## What is expected
The reply is to be an exact repetition of the entries that follow, with each picture left out.

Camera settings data
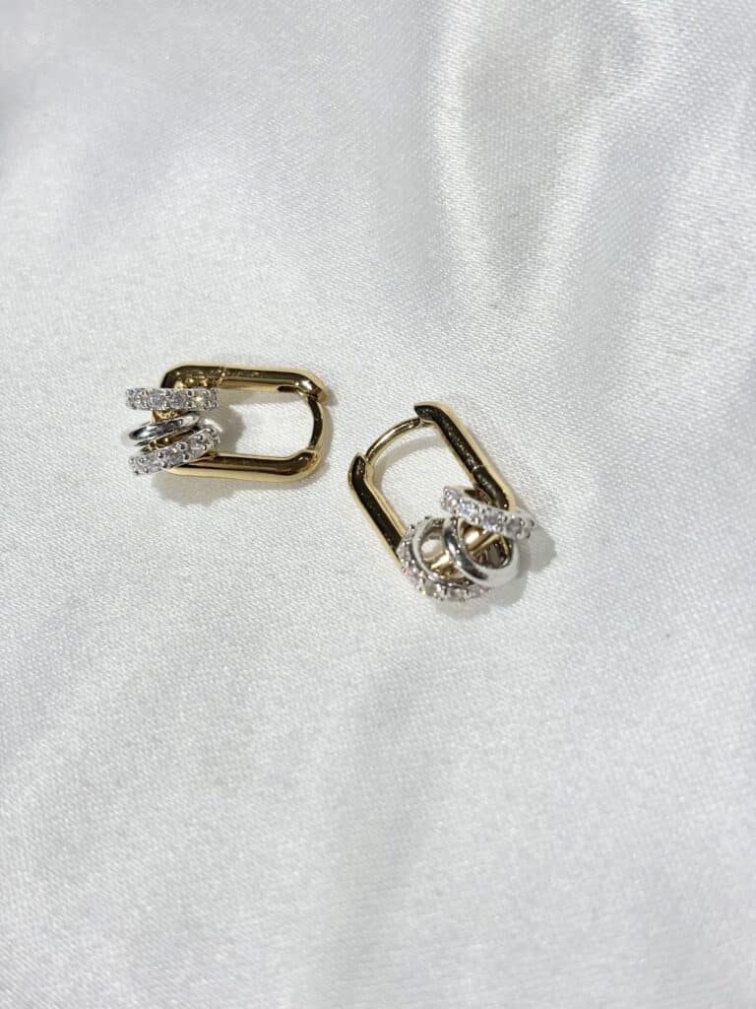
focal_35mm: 52
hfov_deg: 28.0
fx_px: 1514
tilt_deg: -54.0
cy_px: 504
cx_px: 378
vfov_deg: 36.8
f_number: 1.6
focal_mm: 5.96
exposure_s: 1/402
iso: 32
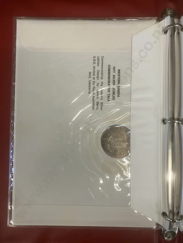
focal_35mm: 28
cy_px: 122
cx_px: 92
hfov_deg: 49.7
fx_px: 197
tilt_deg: -86.5
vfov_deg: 63.4
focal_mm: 3.99
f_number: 1.8
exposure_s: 1/50
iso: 80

## Exercise solution
focal_35mm: 52
hfov_deg: 28.0
fx_px: 1514
tilt_deg: -54.0
cy_px: 504
cx_px: 378
vfov_deg: 36.8
f_number: 1.6
focal_mm: 5.96
exposure_s: 1/402
iso: 32
focal_35mm: 28
cy_px: 122
cx_px: 92
hfov_deg: 49.7
fx_px: 197
tilt_deg: -86.5
vfov_deg: 63.4
focal_mm: 3.99
f_number: 1.8
exposure_s: 1/50
iso: 80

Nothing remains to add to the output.